In the $r^{th}$ row there are $2r -1$ triangles.

In the first row there is one triangle
and in every row there is the same number
of triangles as in the previous row
plus two more.  And in the beginning
(for the first row) there is 1. If the
$r^{th}$ there are $2r-1$, and the $r+1^{st}$
row has 2 more then the $r+1^{st}$ row has $2r-1+2 = 2r+1$.  Then by the principle of
mathematical induction, there are $2r-1$
triangles in the $r^{th}$ row.


\vskip .3in
(b) What is the area of the large triangle? What is the area of the large triangle divided
by the small triangle?

\vskip .2in
Heron's formula 
\begin{center}
{\tt http://www.mathwarehouse.com/geometry/triangles/area/herons-formula-triangle-area.php}
\end{center}
says that if the perimeter of the triangle is $2 S$ and the side lengths are $A,B,C$ then the area is equal to $\sqrt{S(S-A)(S-B)(S-C)}$.
In our picture the length of the side is $n$ so $A=B=C=n$ and $S = 3n/2$.  By this formula
the area of the larger triangle is equal to
$\sqrt{(3n/2)(3n/2-n)(3n/2-n)(3n/2-n)}= (\sqrt{3}/4) n^2$.  This is the area of the
larger triangle.

The area of the smaller triangle is proportional because the length of the side is $1$ instead of $n$ and so the area of each of the smaller triangles is equal to $\sqrt{3}/4$.  The area of the large triangle divided by the smaller triangle is $n^2$.

\vskip .3in
(c) Use the general figure to argue that
$$1 + 3 + 5 + \cdots + 2n-1 = n^2$$
.
\vskip .2in

The number of small triangles is equal
to $1+3+5+\cdots +(2n-1)$ and the area
occupied those triangles is going to be
$(1+3+5+\cdots +(2n-1)) \sqrt{3}/4$.
The area of the larger triangle is equal
to $(\sqrt{3}/4)n^2$.  Since the areas
of the sums of the smaller triangles
and the larger are equal, then we know
that
$$(1+3+5+\cdots +(2n-1)) \sqrt{3}/4 = (\sqrt{3}/4)n^2$$
and so
$$(1+3+5+\cdots +(2n-1)) = n^2~.$$


\vskip .5in
(1) look for simarlities and patterns

(2) guess and check and alter (if it doesn't work)

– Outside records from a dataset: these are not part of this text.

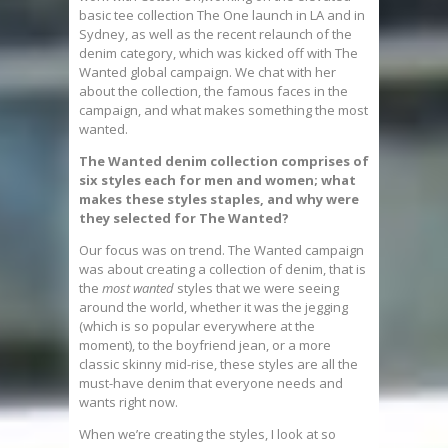
basic tee collection The One launch in LA and in
Sydney, as well as the recent relaunch of the
denim category, which was kicked off with The
Wanted global campaign. We chat with her
about the collection, the famous faces in the
campaign, and what makes something the most
wanted.
The Wanted denim collection comprises of
six styles each for men and women; what
makes these styles staples, and why were
they selected for The Wanted?
Our focus was on trend. The Wanted campaign
was about creating a collection of denim, that is
the
most wanted
styles that we were seeing
around the world, whether it was the jegging
(which is so popular everywhere at the
moment), to the boyfriend jean, or a more
classic skinny mid-rise, these styles are all the
must-have denim that everyone needs and
wants right now.
When we’re creating the styles, I look at so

(2.5) generate data, do examples

(3) check the differences and the second differences

For example: our sequence increases like $1,4,9,16,25$ and the first differences are $1, 3,5,7,9$ the fact that those increase linearly means that the formula for the sequence itself will have a square.

(4) look for patterns, generalize

(5) rewrite your question in different language

(6) look it up (roughly, this means ask Google)

(7) ask someone who knows the answer

(8) learn more math


\vskip .3in
{\bf Problem}:
Show that $n^2+n+41$ is prime for $n \geq 1$


\begin{center}
    \begin{tabular}{c|c|c}
    $n=$&$n^2+n$&$n^2+n+41$\cr
    \hline
    1&2&43\cr
    2&6&47\cr
    3&12&53\cr
    4&20&61\cr
    5&30&71\cr
    6&42&83\cr
    7&56&97\cr
    8&72&113\cr
    $\vdots$&&\cr
    40&$40\cdot41$&$40\cdot41+41= 41^2$
    \end{tabular}
\end{center}


\end{document}